Probably the biggest culprit to this is British Telecom, the once nationally owned telecom provider is now so wealthy it is a constant revenues cash cow. Speaking to BT has also been made an ordeal. Call centres for repairs are based in third world countries where staffing costs are negligible andso is their understanding of English. They just don't get what you say. Especially when it is necessary to speak slowly and describe faults to them, this must be done repeatedly. So phoning up because of a fault is a trial in itself. It gets to the point where you just cope with the fault, poor phone reception, poor broadband until it is critical and there is no choice in the matter. Because you know this will take weeks to sort out and it will take hours of your own time. Let alone money lost from taking time off work to be in the house for the phone engineers. The strive for profits has made BT's quality of service actually non existent. What BT does have is a great selling department where all the customer services staff are indigenous English speakers and based in the UK. Here they fully understand any request made are bend over backward to be helpful. It is important to have a good first point of call service for those who are in the switching process. However, once they are hooked and have signed the contract it's all downhill. The contract I signed up to with BT was set to last 18 months and it is now at the point of being completed and like an elector at the general election I have real power to kick them out and to shop around.
Another instance of crap service provision this week has been the screwed up account of a man trying to cancel his Sky package online. Gavin Hackwood from Newport, spent 96 minutes in a Sky online chat trying to cancel his Sky bundle. You might of thought it would of been easier, and in theory doing something like cancelling a subscription to any service should only be a matter of giving a short period of notice especially where the contract has already been broken. At one point Mr Hackwood stated to the customer service rep called Rachel:
“I have been on this chat session for an hour and we are no further
forward. I have made you aware I wish to cancel which is all I am
obliged to do under the terms and conditions of the contract with Sky…
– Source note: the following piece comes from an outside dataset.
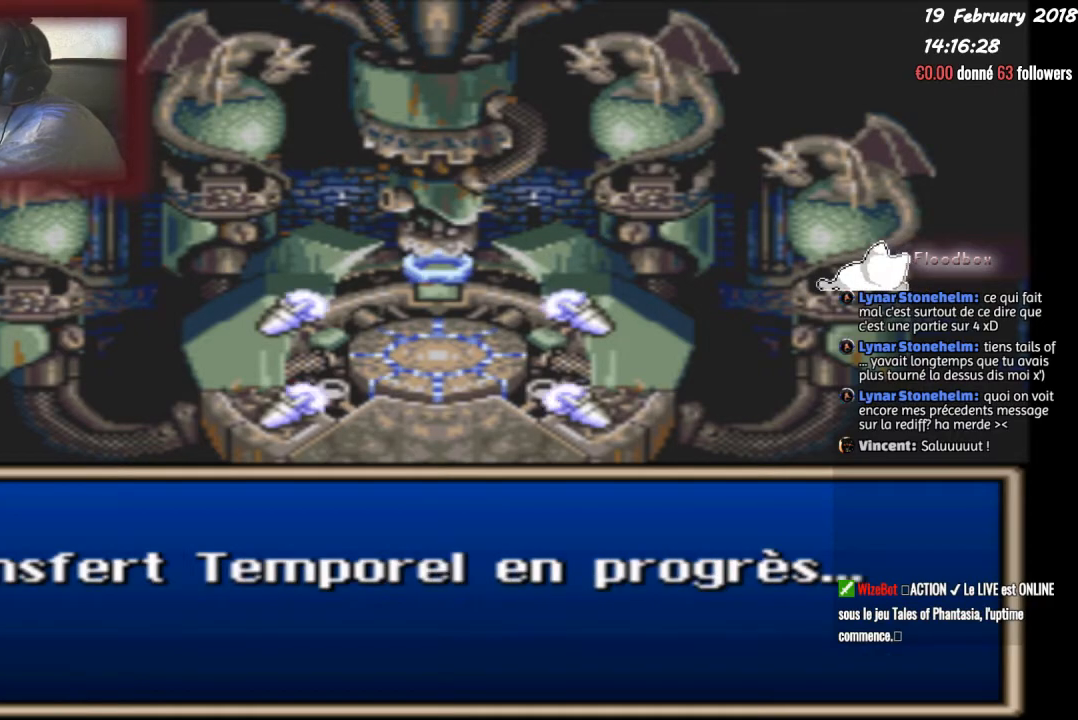
{"buttons": ["CIRCLE"], "events": [[34, "CIRCLE", "up"], [501, "CIRCLE", "down"]]}
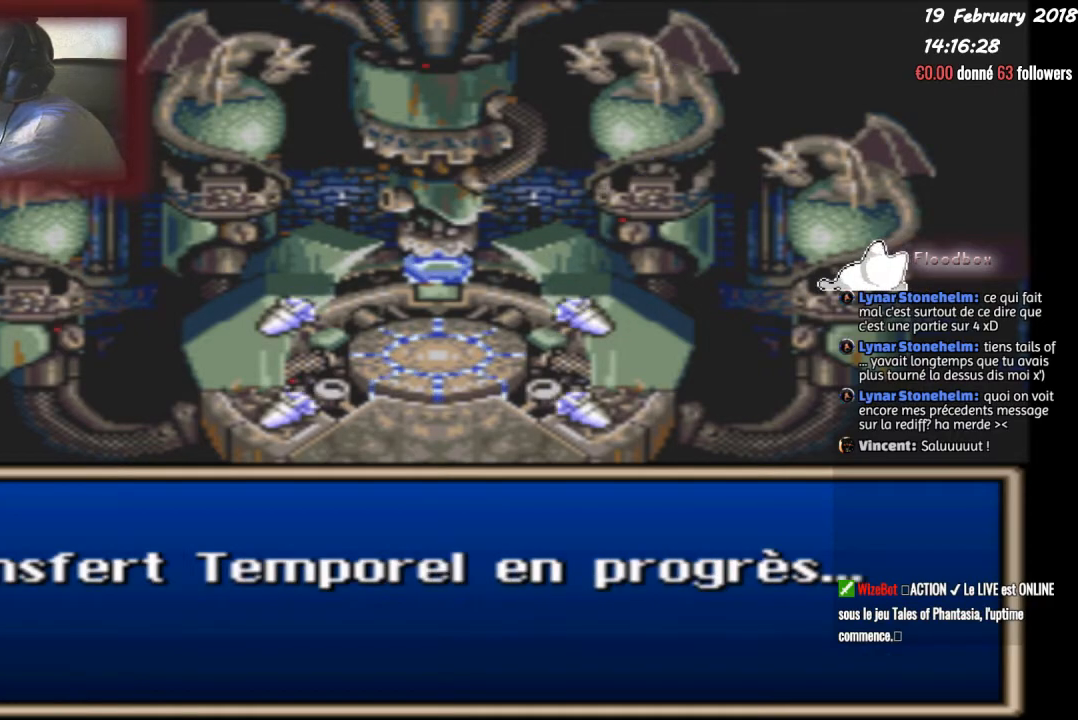
{"buttons": ["CIRCLE"], "events": []}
please cancel the account and stop wasting my time."
In reply she writes:
“I am not doing this to annoy you. I made it very clear that I would
need to go through this before I could make any changes to your
account.”
Sky and certainly this individual called Rachel who as far as we know is likely not to be Rachel but someone using this as a pseudonym for their real name. Unfortunately Mr Hackwood could not cancel his subscription until the story became a national news item. What an utter and complete shame and embarrassment this should be for Sky who in reality should of offered a free service for a year and an unequivocal cancellation of the service with no hassle. This is certainly one provider I will not swap over to, as it would be going from the frying pan into the fire.
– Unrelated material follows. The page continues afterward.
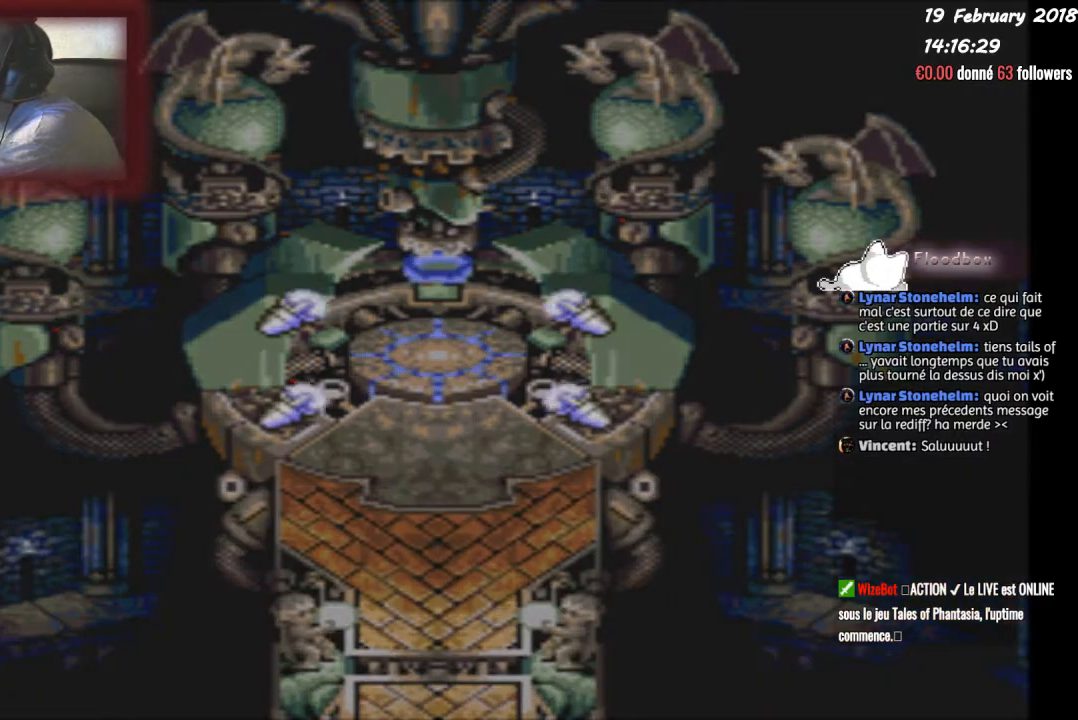
{"buttons": [], "events": [[234, "CIRCLE", "up"]]}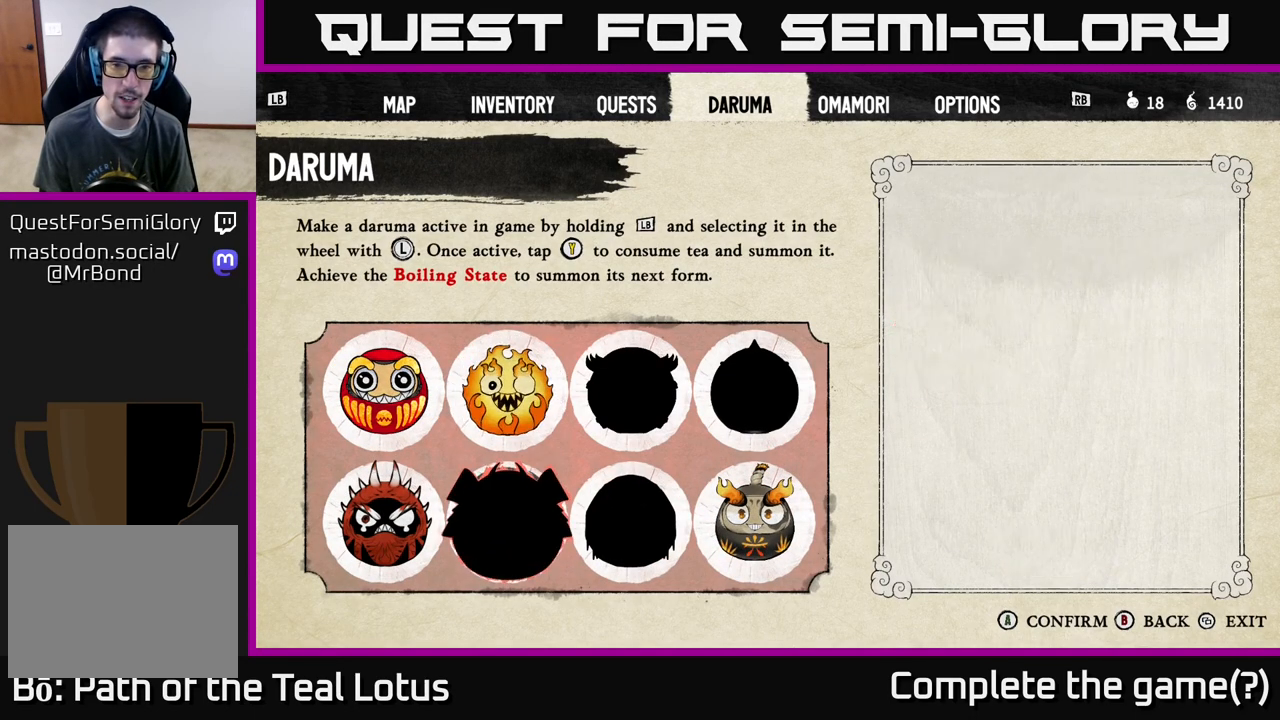
Gameplay with a controller (Xbox layout); each line is a JSON object with the inputs held at the frame after it. "events" lists button and stick changes between this image and that frame as [ms after this image, input, new state], when the widget could be followed in between.
{"buttons": [], "left_stick": "center", "right_stick": "center", "events": [[17, "DPAD_DOWN", "up"], [250, "DPAD_LEFT", "down"], [367, "DPAD_LEFT", "up"]]}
Before changing to BT my provider was ntl and before BT broadband it was TalkTalk who provided internet. However, with TT the provider could only give a 2 meg line. Time and again I asked them about upgrading, and repeatedly they said it was not available in my area. However, it might be at some future date. The reality is TT were again stringing me along, I have never seen TT upgrading hardwiring. So it became a simple choice to convert to BT because in my mind it is BT who own the underground network of wires and fibres. I had waited on TT to do something for about four or five years at the time. Then moving over to BT was not as simple as I would of thought, even after getting a MAC code, which I had to do a second time. It probably took about 4 months in all. Again this is unacceptable. TT could not provide a service at the speed I wanted, I was also paying what I thought was an exorbitant rate for poor quality internet speed. They must of been pretty sad when I left. The thing was, their correspondence also stated when a customer leaves they should not cancel the direct debit. It will happen automatically and then I would get charged at the pro rata daily rate it was they provided internet. However, TT took out the normal full month direct debit charge from my bank account. They then sent me a credit bill and advised I contact customer services in order to get a refund. However, this seems ridiculous because they already have my bank details and they should of automatically refunded any credit directly to the bank account. I have vowed never to use TT again, but at the same time I now feel I don't want to ever use BT.
What I need to find is a small ISP provider which values every customer and can't do bend over backwards far enough for both loyalty and custom. The question is are there any such companies?